* TASK ITEM: Please work out how many lines in the data below contain "diri", and reply with that number alone.
::: MATERIAL FOR THE TASK :::
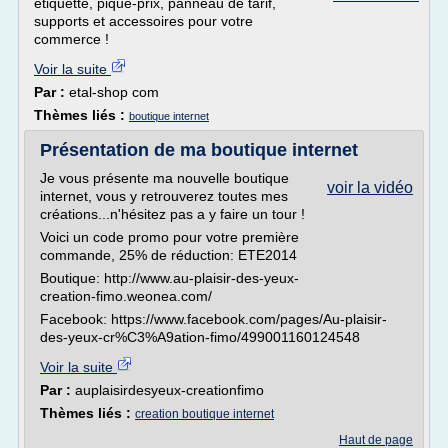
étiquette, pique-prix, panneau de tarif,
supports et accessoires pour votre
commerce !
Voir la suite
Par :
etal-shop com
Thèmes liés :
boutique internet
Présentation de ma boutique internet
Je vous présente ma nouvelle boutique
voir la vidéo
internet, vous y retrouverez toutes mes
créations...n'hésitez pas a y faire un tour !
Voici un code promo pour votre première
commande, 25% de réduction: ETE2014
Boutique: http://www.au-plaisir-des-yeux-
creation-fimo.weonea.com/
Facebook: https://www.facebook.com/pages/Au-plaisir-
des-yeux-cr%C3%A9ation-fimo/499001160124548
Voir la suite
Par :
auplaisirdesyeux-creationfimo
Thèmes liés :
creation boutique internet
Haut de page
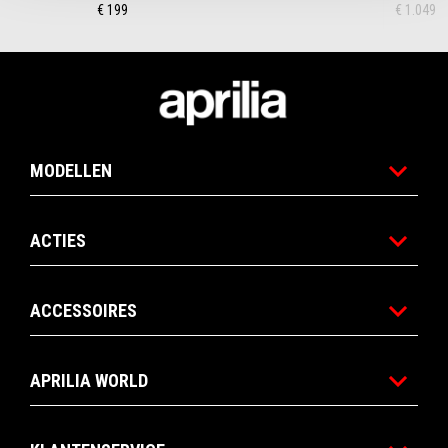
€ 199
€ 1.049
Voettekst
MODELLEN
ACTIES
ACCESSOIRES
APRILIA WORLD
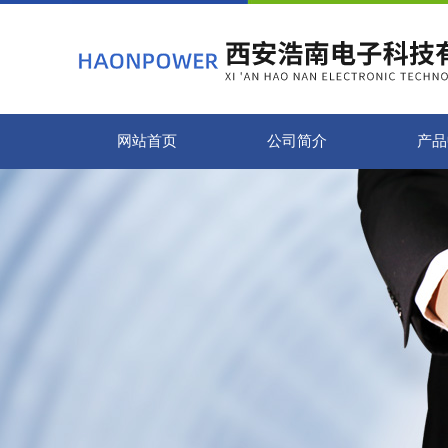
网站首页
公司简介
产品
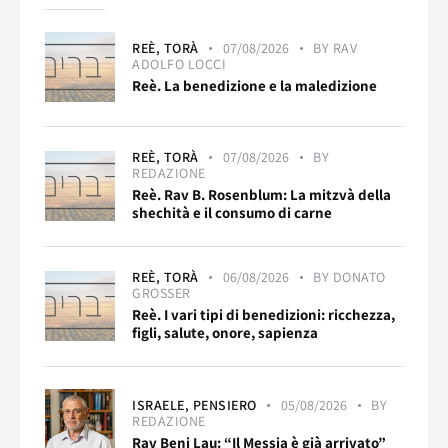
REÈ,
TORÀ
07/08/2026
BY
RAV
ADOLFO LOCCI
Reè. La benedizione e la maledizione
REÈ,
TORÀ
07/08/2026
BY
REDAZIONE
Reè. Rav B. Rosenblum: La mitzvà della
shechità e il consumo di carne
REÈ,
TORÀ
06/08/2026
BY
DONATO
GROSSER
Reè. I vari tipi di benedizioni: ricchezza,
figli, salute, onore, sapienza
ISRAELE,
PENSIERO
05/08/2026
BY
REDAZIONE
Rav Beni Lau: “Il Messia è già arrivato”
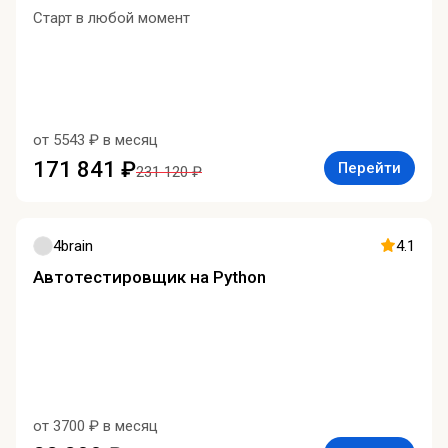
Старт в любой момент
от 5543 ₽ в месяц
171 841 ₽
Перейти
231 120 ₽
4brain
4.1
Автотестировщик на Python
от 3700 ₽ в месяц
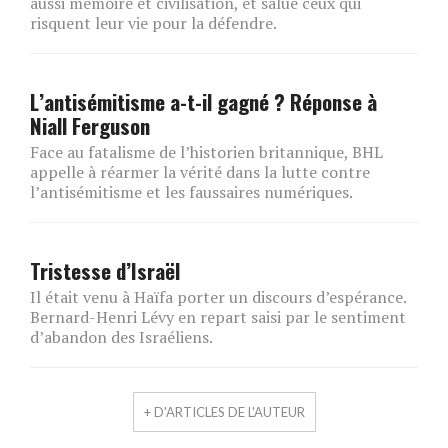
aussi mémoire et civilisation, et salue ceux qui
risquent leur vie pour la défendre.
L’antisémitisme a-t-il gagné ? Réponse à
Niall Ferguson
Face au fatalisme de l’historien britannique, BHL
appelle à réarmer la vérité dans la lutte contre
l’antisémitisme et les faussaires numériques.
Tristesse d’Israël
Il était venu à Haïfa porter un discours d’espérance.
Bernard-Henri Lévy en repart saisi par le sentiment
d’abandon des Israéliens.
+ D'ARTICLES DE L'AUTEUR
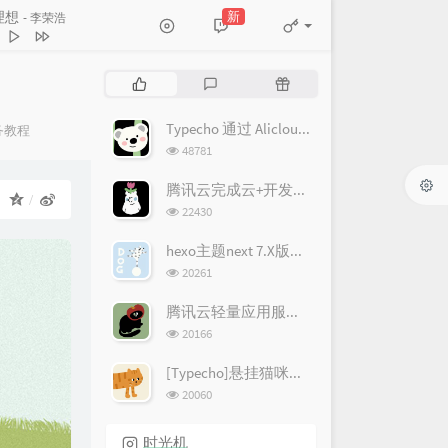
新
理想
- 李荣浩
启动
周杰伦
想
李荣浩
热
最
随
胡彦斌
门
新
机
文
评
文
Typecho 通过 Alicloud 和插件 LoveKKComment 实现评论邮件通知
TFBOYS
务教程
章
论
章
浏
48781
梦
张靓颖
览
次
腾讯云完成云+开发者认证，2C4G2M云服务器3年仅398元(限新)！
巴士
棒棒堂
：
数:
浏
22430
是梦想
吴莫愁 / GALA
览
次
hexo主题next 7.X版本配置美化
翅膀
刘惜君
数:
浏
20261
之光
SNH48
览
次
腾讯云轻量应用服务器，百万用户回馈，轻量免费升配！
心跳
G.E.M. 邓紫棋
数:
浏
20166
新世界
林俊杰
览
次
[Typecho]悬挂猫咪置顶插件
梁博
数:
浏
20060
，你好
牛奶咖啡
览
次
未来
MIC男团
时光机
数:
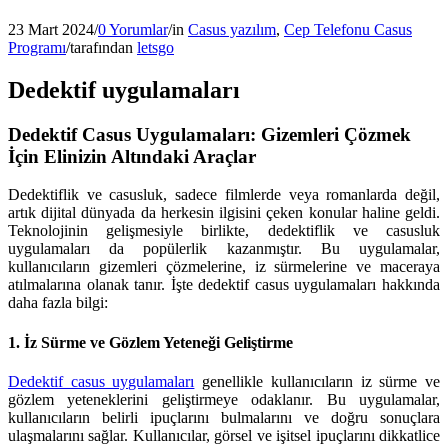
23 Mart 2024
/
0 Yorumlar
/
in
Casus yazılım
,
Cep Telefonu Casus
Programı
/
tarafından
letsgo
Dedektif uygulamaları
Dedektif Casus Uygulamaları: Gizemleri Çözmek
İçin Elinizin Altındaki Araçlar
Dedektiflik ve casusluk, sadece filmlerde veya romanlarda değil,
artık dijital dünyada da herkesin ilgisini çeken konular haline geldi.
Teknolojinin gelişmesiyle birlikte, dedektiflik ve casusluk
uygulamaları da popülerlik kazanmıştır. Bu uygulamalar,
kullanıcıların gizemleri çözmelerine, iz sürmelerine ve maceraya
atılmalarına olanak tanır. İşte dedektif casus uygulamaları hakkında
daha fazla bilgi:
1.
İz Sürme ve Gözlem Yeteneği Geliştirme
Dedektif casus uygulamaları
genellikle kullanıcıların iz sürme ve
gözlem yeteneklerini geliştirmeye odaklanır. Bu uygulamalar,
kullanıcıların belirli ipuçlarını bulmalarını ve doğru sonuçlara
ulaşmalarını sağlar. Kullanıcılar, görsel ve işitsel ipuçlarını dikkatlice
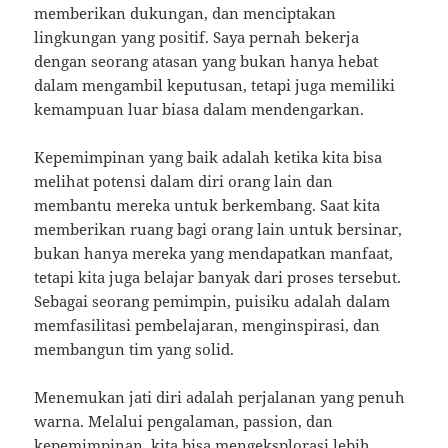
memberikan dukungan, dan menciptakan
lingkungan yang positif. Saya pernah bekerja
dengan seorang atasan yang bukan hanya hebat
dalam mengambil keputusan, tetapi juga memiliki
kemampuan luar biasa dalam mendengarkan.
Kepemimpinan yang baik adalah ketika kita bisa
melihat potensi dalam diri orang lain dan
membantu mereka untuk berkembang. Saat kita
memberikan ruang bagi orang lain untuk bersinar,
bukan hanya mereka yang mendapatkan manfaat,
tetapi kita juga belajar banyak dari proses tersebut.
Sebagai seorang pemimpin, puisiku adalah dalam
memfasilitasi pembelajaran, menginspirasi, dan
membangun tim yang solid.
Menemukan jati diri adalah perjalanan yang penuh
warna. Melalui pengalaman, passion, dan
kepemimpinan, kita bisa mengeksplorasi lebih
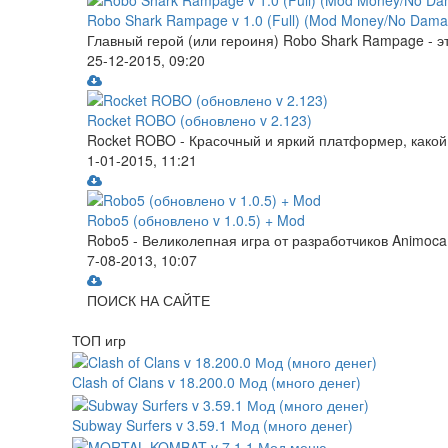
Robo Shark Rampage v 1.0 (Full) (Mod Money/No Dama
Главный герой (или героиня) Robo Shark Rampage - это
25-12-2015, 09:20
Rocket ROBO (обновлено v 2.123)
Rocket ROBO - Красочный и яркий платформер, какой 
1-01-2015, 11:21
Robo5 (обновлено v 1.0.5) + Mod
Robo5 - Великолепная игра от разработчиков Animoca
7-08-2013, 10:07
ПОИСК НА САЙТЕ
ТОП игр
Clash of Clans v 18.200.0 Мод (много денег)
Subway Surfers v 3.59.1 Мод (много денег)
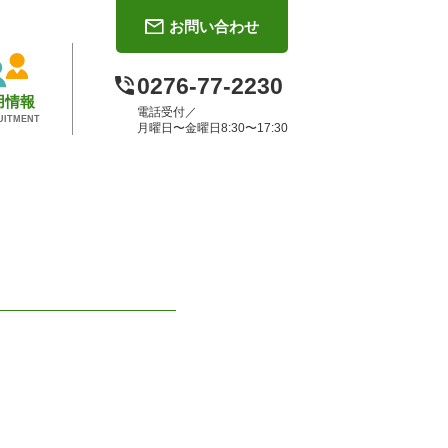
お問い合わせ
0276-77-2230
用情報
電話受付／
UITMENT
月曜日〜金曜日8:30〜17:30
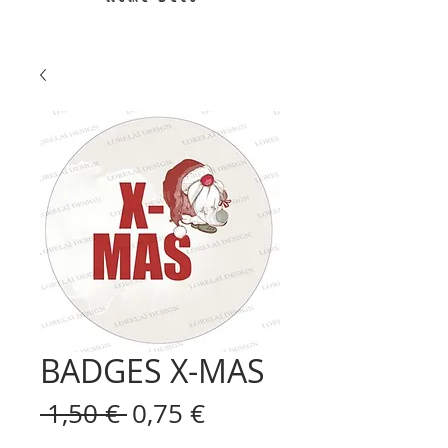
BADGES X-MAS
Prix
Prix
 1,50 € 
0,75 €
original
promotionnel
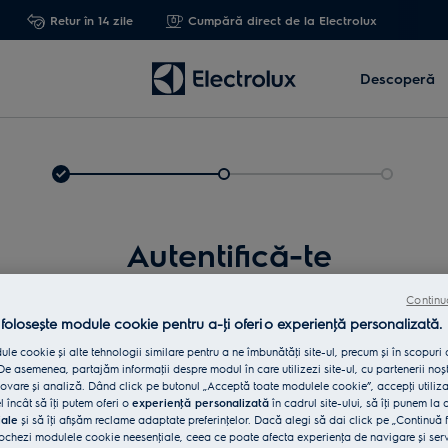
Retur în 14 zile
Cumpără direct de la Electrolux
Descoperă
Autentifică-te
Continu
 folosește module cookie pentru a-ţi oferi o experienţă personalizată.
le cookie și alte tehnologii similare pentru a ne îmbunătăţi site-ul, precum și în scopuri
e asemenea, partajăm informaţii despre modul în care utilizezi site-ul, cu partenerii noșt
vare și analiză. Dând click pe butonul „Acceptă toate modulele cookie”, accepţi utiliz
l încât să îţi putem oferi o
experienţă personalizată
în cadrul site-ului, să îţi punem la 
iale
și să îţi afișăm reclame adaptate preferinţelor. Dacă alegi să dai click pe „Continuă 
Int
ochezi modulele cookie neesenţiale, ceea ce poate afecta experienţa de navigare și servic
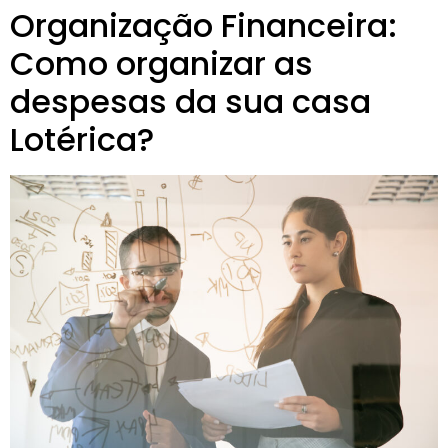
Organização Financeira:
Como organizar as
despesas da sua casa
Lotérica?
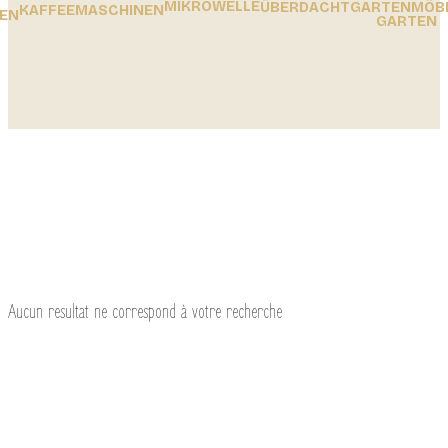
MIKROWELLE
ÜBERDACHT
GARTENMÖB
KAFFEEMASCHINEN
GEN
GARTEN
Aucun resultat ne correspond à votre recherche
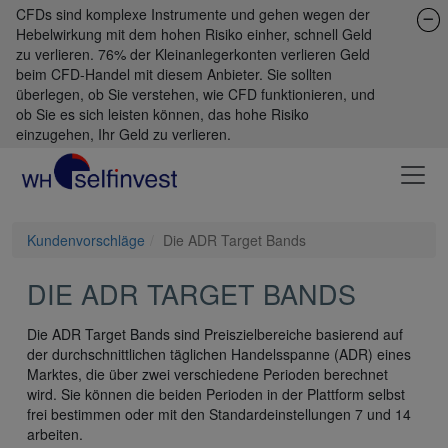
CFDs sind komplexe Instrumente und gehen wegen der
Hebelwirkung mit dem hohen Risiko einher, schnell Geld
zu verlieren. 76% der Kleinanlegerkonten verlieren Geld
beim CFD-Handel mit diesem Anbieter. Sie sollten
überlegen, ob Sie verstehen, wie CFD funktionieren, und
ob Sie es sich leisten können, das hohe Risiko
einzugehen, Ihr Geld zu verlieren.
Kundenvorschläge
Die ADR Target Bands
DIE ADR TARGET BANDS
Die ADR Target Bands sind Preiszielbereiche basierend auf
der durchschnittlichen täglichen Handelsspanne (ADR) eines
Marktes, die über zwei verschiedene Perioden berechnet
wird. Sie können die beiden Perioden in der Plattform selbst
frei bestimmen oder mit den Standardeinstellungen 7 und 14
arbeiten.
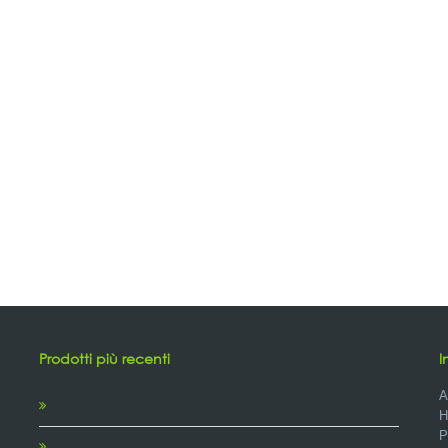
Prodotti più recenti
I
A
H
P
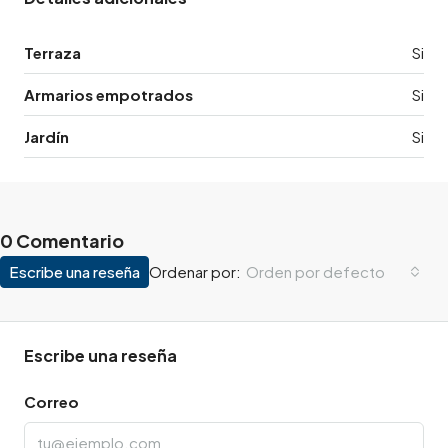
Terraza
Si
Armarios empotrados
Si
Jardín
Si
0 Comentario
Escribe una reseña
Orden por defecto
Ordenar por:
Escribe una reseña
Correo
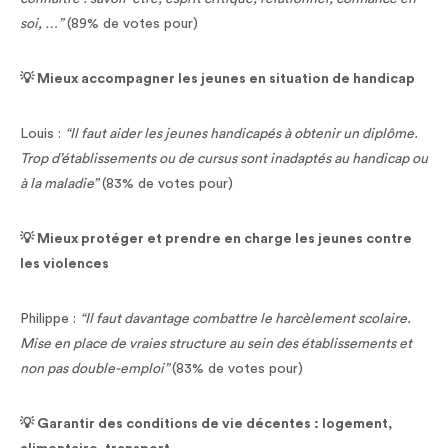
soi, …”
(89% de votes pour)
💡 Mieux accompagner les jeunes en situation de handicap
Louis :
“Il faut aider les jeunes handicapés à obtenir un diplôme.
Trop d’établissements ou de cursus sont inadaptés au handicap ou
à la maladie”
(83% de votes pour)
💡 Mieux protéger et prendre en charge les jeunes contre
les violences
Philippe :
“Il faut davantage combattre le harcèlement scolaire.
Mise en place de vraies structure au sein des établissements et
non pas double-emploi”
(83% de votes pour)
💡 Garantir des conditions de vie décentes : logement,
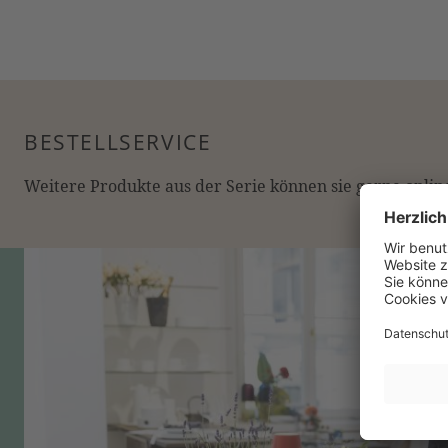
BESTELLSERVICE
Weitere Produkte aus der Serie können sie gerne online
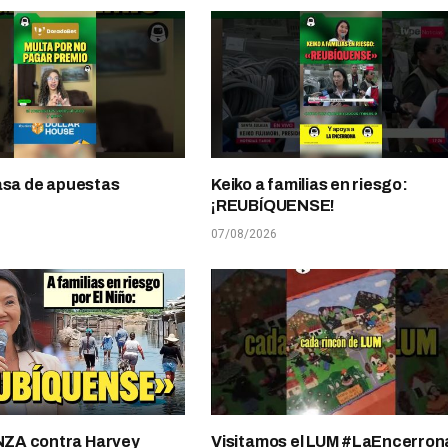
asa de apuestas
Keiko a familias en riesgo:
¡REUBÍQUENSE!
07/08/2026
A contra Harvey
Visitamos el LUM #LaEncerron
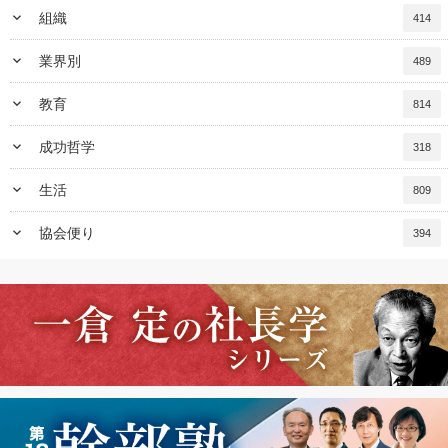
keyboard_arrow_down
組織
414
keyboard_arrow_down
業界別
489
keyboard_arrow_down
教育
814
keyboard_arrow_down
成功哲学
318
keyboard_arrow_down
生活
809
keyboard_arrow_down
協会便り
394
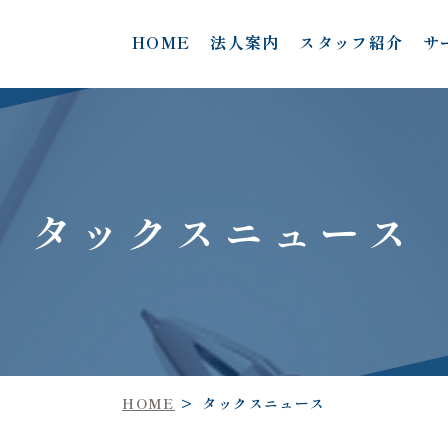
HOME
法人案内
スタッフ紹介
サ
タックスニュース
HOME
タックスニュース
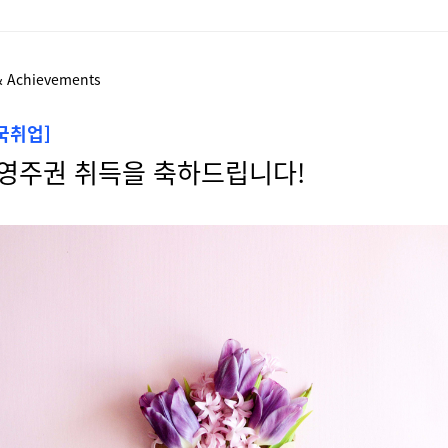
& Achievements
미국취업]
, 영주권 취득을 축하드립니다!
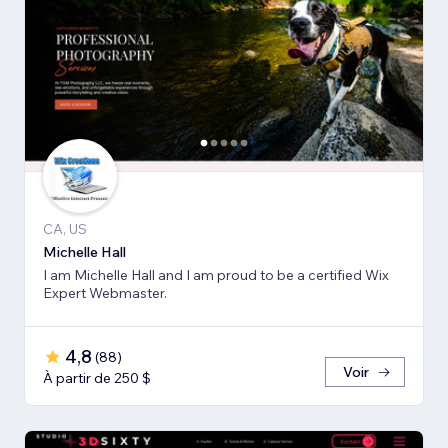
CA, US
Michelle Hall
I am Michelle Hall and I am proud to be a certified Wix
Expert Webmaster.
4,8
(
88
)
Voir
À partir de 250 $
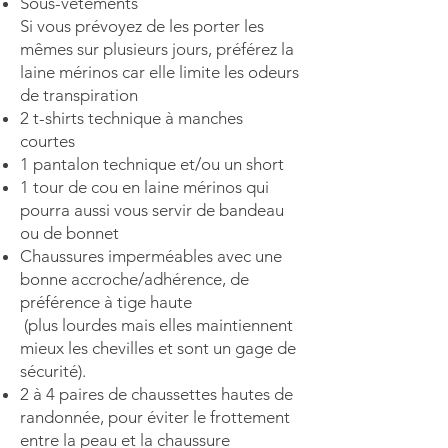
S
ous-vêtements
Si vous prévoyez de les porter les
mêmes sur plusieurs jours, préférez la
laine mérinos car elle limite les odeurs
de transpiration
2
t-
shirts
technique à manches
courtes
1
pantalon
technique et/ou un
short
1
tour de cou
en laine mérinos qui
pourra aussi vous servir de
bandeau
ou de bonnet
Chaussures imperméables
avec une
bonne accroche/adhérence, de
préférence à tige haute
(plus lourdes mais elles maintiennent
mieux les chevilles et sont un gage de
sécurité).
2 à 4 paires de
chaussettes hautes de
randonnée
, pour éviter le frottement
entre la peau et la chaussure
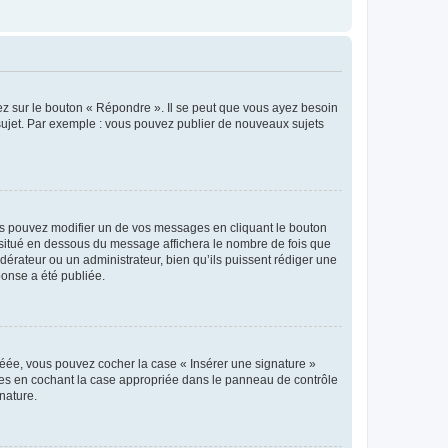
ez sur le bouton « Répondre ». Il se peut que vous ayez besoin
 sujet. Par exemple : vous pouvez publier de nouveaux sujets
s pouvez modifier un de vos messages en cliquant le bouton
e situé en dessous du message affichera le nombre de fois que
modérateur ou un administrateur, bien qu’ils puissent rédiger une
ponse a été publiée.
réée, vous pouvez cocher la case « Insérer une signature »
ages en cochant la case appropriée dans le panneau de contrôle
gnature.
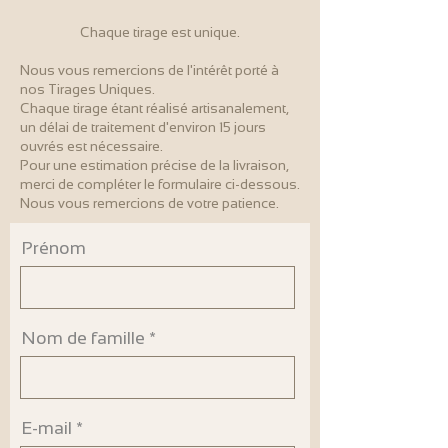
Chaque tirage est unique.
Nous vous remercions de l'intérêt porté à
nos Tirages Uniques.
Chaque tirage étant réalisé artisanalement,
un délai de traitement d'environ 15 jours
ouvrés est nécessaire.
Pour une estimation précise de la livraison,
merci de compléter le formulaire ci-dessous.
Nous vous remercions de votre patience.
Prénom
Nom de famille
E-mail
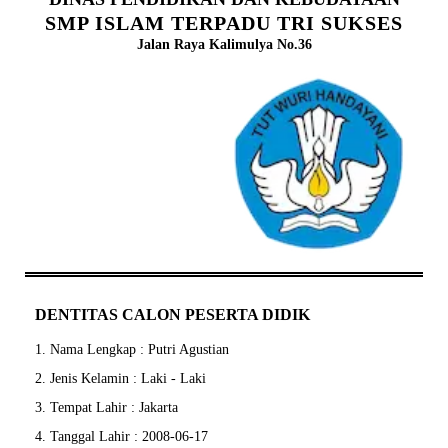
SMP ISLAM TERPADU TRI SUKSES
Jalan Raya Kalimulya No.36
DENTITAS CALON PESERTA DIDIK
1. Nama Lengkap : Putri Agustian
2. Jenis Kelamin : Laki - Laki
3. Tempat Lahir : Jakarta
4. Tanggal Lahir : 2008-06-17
:::
* ANSWER SPACE: 2